* _What is expected_
Below are some entries. Repeat exactly the lines from the one with "State Education Department." through the one with "Connectivity Speed Calculator (Required)", and only those.

* _The data_
::::
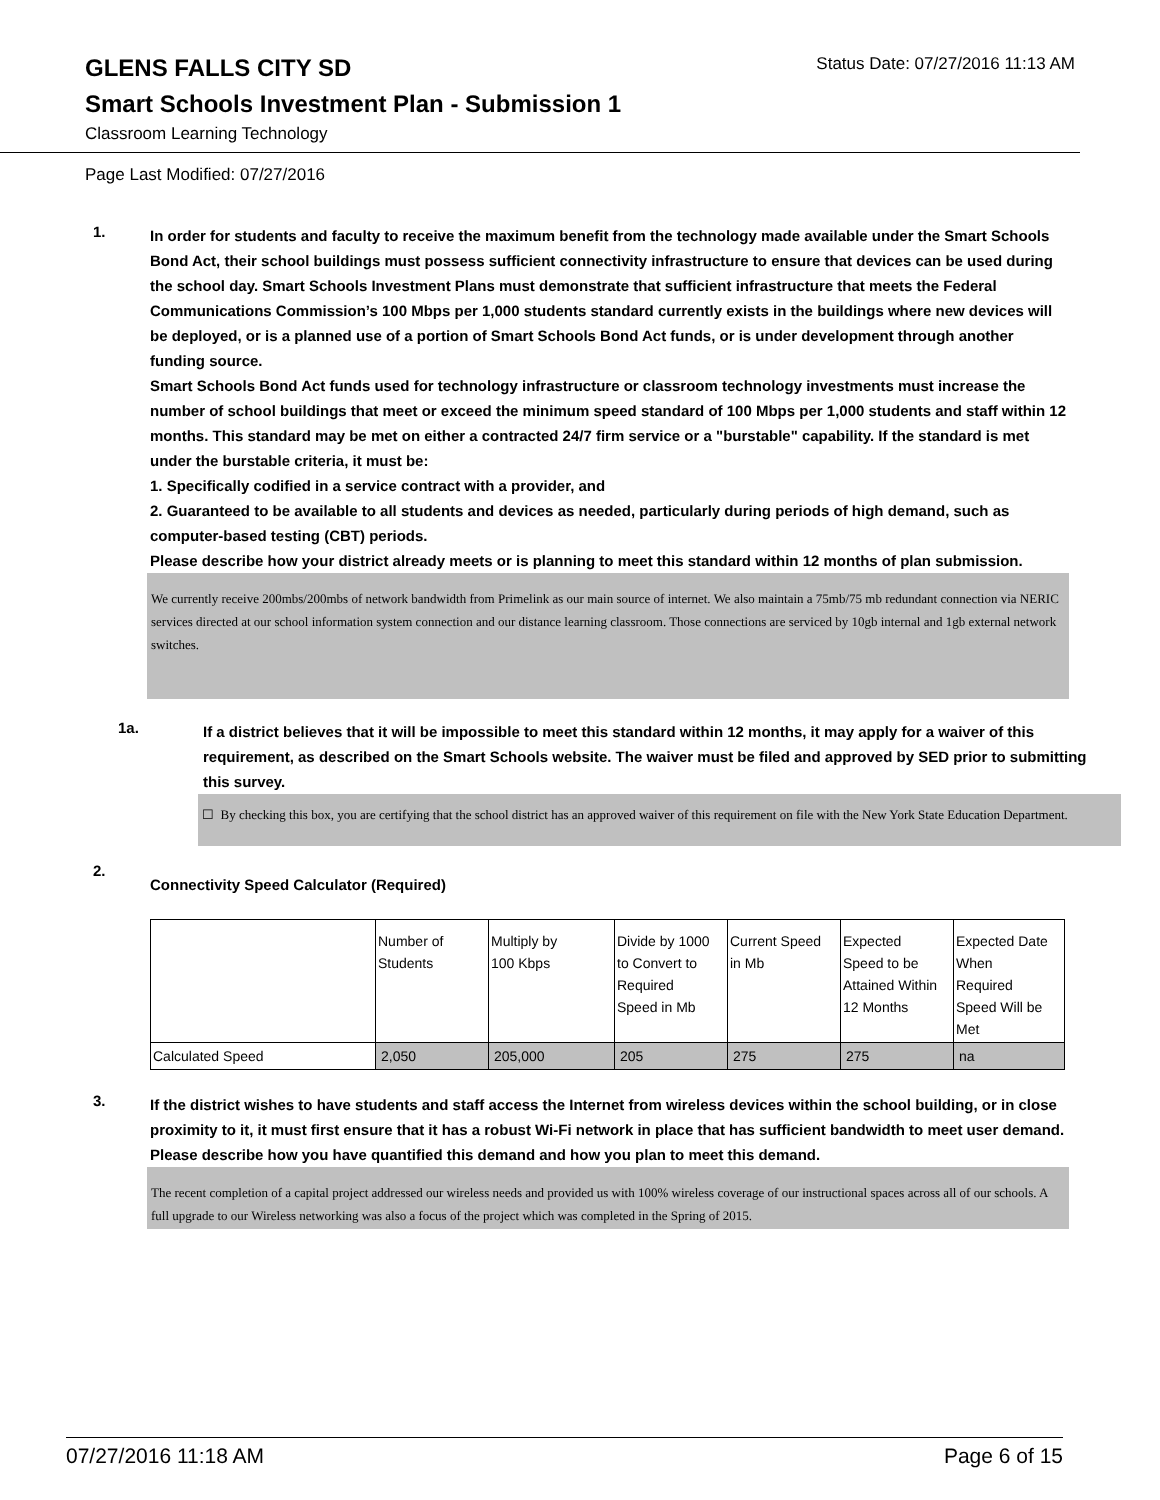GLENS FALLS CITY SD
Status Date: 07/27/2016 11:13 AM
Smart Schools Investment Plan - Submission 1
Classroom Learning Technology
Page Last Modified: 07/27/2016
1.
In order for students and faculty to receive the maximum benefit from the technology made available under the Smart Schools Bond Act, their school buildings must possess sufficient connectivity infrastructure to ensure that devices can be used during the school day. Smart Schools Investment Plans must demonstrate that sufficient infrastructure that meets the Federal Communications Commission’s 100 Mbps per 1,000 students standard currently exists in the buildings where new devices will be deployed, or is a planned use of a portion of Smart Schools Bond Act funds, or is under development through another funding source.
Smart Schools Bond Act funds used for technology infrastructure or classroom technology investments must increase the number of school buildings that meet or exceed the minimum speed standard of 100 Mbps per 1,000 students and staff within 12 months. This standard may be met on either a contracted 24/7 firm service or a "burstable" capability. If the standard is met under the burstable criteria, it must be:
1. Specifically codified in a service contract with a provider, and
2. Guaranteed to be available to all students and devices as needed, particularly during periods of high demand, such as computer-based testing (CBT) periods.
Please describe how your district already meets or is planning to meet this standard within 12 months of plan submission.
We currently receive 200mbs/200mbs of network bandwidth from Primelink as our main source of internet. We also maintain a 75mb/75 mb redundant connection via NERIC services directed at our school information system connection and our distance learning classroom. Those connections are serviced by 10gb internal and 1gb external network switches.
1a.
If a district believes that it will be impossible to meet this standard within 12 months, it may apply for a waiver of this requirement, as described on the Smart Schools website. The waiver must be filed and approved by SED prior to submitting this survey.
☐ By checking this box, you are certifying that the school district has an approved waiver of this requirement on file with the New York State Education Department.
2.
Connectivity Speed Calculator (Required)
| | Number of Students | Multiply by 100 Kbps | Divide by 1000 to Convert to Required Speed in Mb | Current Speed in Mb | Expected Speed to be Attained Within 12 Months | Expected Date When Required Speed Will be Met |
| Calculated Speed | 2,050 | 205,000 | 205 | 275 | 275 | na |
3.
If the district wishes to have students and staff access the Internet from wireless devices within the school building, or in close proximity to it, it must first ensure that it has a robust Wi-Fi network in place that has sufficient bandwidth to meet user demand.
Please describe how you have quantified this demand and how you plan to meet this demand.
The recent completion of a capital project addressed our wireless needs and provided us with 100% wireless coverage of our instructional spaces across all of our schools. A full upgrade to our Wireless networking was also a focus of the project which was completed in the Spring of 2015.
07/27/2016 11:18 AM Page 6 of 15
::::
* _Response area_
☐ By checking this box, you are certifying that the school district has an approved waiver of this requirement on file with the New York State Education Department.
2.
Connectivity Speed Calculator (Required)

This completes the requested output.